S'assurer que la compensation est intégrale à la date du
transfert
.
Une telle préconisation ne devrait pas avoir lieu d'être puisque
la loi le prévoit déjà. Toutefois, le
précédent de la régionalisation du transport ferroviaire
incite à la prudence.
Une procédure d'avis de la commission consultative sur
l'évaluation des charges devrait être envisagée.
Revoir la procédure de consultation de la commission consultative
sur l'évaluation des charges
L'article L. 1614-3
du code général des
collectivités territoriales prévoit que la commission
consultative sur l'évaluation des charges (CCEC) émet un avis sur
les modalités de compensation des transferts de charges, ou les
modalités de diminution des ressources locales en cas de
recentralisation de compétence.
En pratique, la portée de cet avis est faible. Par exemple, dans le cas
de la recentralisation de la compétence d'aide médicale par la
loi du 25 juillet 2000 relative à la couverture maladie universelle
(CMU), la CCEC n'a pas été consultée à l'occasion
de l'élaboration du projet de loi " CMU ". Elle n'a pas non
plus été consultée sur le montant de la réduction
de la DGD des départements inscrit dans le projet de loi de finances
pour 2000. Elle s'est réunie après coup, en décembre 1999,
pour donner son avis sur l'arrêté de répartition de la
baisse de la DGD entre les différents départements.
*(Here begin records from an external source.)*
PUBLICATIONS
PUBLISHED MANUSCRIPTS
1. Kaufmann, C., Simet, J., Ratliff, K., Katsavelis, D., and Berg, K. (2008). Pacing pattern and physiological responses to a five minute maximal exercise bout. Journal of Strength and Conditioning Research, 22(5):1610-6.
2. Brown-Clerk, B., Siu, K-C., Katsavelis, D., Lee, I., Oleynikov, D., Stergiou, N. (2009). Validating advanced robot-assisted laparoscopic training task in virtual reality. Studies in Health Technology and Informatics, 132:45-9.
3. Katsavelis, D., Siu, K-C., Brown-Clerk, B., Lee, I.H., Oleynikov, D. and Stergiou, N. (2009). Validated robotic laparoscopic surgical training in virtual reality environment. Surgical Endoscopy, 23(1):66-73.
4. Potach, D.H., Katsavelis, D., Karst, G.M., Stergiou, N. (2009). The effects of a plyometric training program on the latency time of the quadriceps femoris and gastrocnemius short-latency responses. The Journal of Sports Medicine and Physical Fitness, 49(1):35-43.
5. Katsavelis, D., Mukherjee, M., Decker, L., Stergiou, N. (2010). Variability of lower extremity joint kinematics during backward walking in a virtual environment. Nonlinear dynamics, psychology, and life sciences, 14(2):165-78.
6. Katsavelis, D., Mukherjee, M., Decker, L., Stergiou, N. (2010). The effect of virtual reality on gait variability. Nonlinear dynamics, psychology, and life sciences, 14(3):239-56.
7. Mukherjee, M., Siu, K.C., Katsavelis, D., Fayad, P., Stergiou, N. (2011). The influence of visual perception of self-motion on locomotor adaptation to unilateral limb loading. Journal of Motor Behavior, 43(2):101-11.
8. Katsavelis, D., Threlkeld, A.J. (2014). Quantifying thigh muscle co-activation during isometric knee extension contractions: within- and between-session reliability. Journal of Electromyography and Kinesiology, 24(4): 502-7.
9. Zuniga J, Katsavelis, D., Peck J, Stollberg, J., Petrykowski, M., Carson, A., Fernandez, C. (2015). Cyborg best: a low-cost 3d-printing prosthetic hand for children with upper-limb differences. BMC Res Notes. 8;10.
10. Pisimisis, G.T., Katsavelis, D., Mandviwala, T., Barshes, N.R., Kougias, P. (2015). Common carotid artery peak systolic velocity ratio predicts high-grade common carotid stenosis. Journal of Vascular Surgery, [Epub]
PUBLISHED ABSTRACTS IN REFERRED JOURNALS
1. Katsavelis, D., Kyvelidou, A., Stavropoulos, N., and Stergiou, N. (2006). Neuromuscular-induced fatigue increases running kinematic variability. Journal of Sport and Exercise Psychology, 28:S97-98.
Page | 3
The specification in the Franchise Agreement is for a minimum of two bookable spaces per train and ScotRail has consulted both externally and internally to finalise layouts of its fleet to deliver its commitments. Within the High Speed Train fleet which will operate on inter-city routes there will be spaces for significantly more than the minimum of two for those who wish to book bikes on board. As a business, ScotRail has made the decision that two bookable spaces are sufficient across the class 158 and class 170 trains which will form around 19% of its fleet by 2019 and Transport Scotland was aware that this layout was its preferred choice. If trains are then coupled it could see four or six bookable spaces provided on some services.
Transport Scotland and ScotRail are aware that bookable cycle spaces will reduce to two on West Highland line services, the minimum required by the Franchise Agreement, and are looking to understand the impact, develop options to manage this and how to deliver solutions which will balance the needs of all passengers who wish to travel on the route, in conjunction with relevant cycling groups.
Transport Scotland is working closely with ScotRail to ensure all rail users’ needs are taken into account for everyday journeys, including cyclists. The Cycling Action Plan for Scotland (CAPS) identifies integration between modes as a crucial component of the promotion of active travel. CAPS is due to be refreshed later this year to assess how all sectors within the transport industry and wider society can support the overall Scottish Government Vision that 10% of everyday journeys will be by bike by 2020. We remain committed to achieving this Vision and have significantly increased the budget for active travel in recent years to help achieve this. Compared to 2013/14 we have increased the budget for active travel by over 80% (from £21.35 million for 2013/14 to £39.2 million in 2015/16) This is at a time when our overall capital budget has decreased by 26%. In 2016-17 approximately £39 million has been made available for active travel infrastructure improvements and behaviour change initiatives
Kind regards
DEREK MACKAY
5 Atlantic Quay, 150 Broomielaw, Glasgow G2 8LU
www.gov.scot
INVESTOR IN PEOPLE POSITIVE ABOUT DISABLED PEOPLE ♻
De même, la CCEC ne se prononcera pas sur le montant de la compensation
aux régions du transfert de la compétence ferroviaire avant son
inscription dans la loi de finances pour 2001. Elle se prononcera après,
pour apprécier la répartition de ces crédits entre les
régions.
Cette procédure curieuse vient sans doute d'une interprétation
stricte de la rédaction du code général des
collectivités territoriales qui prévoit que "
le montant
des dépenses résultant des accroissements et diminutions de
charges est constaté
pour chaque collectivité
par
arrêté
conjoint du ministre chargé de
l'intérieur et du ministre chargé du budget
,
après
avis
" de la CCEC. Cette rédaction peut laisser entendre que la
CCEC doit apprécier la répartition d'une enveloppe donnée
entre les collectivités prévue par un arrêté, mais
n'est pas compétente pour se prononcer sur le montant total de
l'enveloppe.
Il conviendrait de la modifier pour préciser que la CCEC doit se
prononcer sur le montant des compensations inscrit dans les projets de loi de
finances, quitte à se réunir à nouveau pour donner son
avis sur l'arrêté de répartition des crédits entre
les collectivités.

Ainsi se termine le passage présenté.